◆ Work task:
Return the lines of the listing below exactly as they appear, beginning at the one with "Figure 1. Hypotheses" and stopping after the one with "Table 3: Summary"; do not include pictures.

◆ Task input:

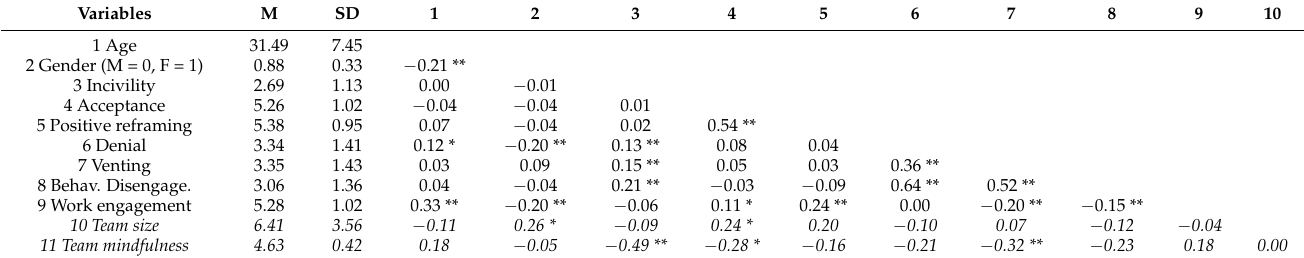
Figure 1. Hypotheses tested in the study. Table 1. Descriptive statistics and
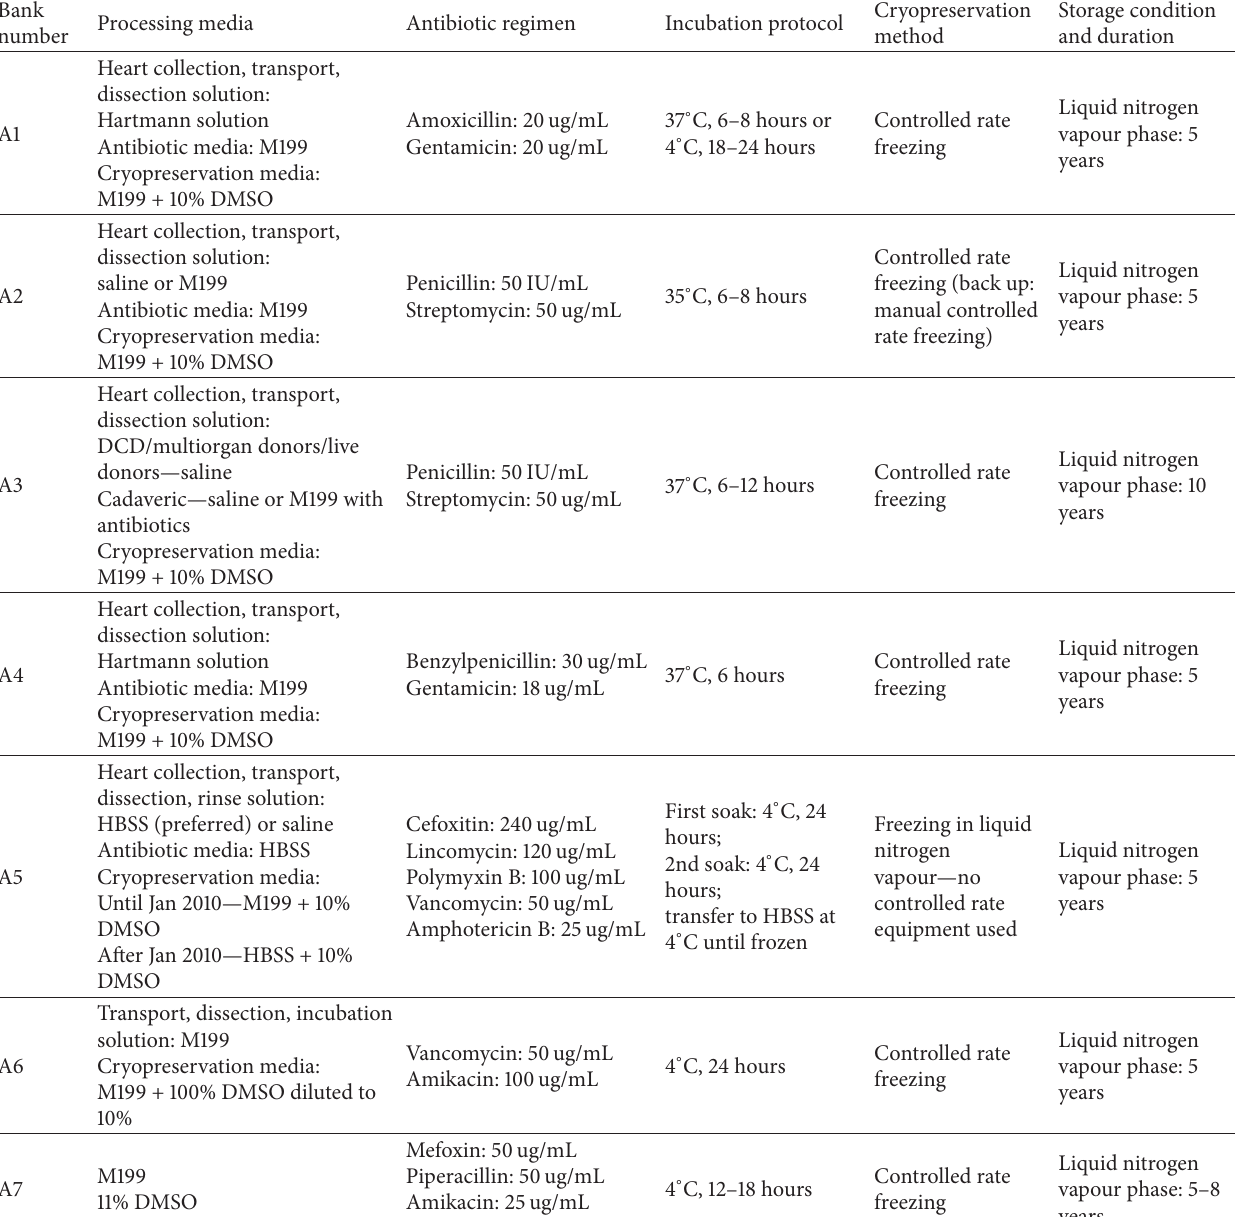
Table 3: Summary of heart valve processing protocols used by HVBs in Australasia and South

---

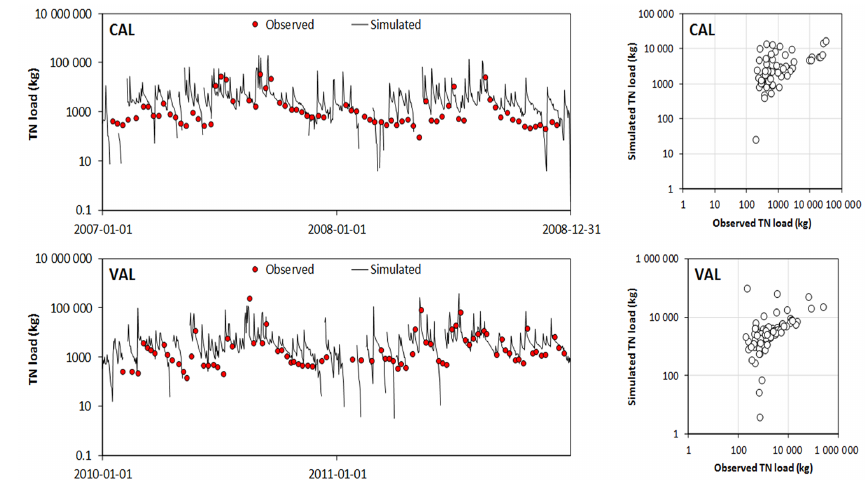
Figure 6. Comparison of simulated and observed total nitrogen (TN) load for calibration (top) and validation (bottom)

◆ Problem solution:
Figure 1. Hypotheses tested in the study. Table 1. Descriptive statistics and
Table 3: Summary of heart valve processing protocols used by HVBs in Australasia and South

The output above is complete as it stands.